Reading text:
________________________

A third characteristic of new governments, which imagination should help us understand, is the relationship of the new rulers to their political opponents. During our political campaigns, candidates denounce each other on the hustings; election over, they meet amiably. The transition from one administration to another is extraordinarily smooth. We take it for granted that foreign ambassadors will maintain social relations with leaders of opposition parties, and if, before our election, the British Ambassador had not known Adlai Stevenson, Lyndon Johnson and Sam Rayburn, we would have felt he was not up to his job. Similarly, our Ambassador in the United Kingdom as a matter of course knows Hugh Gaitskell and Harold Wilson.

In revolutionary situations, different rules apply, for the opposition is not a "loyal opposition" or merely a political competitor; it is the enemy. The defeated opponent is likely to be plotting the overthrow of the government and may be assembling clandestine armed forces. In these circumstances, a revolutionary leader will not look with calm upon social or personal relations between foreign ambassadors and his opponents. The effort to maintain such contacts may well lead to the diplomat being declared persona non grata.

Again our own history should assist in understanding this problem. When these new governments curb such normal social contacts on grounds of "internal security," we should recall the dismissal of Citizen Genêt by Washington. We should remember, also, the Alien and Sedition Acts during the administration of John Adams. Like much legislation in today's new states, those acts were aimed at suppressing political opposition. We hope we have outgrown such manœuvres, but the feelings which motivated them survive in the United States today.

It required all our political sophistication to treat Khrushchev when he came for the first time, not as the author of savagery in Hungary, but as the leader of a great power with whom the realities of international life required us to deal. His second trip produced many hostile manifestations. If it is so hard for us to exhibit restraint, we ought to be able to understand the oversensitiveness of weak, new governments menaced by an opposition ready to resort to bullets at the first hope of success.

An imaginative approach should help us grasp a fourth fundamental point about revolutions. Revolution, as the word itself suggests, is like turning a wheel. Start a wheel and momentum takes over to some extent; it rarely stops--except in closely controlled circumstances--just where you want it to.

Even revolutionary leaders who are pure in heart, dedicated in purpose, democratic in ideals cannot make the wheel spin and stop exactly 180 degrees from the starting point. Their energies may prove deficient and move the wheel not at all--or only 90 degrees. The wheel may turn full circle--360 degrees--which, in another context, is one revolution. The French Revolution spun all the way from the Bourbons clear around to Napoleon. Revolutions develop a dynamic of their own, and no one can predict just how far they will go. The righteousness of the initial impulse does not always govern the result.

Victory is heady wine. One who has ever lived upon a college campus understands this, for he has observed the behavior of students at the moment of a football victory--exuberant, irrational, abandoned. It is the more intense when the team's record has not been good, and when some break in the game or a dramatic surge has brought victory when defeat seemed imminent. The emotional release is violent. If, with the long tradition of sportsmanship which exercises rigid control over normal behavior, so much ungoverned emotional energy is loosed over what is, relative to the great events of the world, so minor an occasion, how much more readily can we understand the intoxication that follows success in bringing an end to tyranny at imminent risk of life. No wonder it often produces wild excesses.

________________________

Work instructions:
Revise the passage on new governments, beginning with the words "It required all" and stopping after "want it to.", and put "top" in place of "wheel". The lines that come next are separate material, unrelated to the passage on new governments.

Given data:
________________________

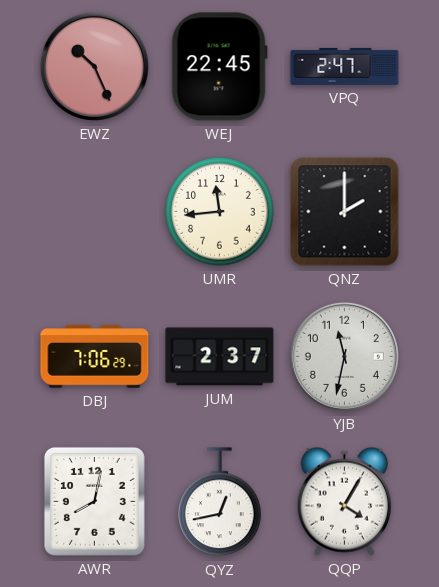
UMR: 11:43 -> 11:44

________________________

Solution to this problem:
It required all our political sophistication to treat Khrushchev when he came for the first time, not as the author of savagery in Hungary, but as the leader of a great power with whom the realities of international life required us to deal. His second trip produced many hostile manifestations. If it is so hard for us to exhibit restraint, we ought to be able to understand the oversensitiveness of weak, new governments menaced by an opposition ready to resort to bullets at the first hope of success.

An imaginative approach should help us grasp a fourth fundamental point about revolutions. Revolution, as the word itself suggests, is like turning a top. Start a top and momentum takes over to some extent; it rarely stops--except in closely controlled circumstances--just where you want it to.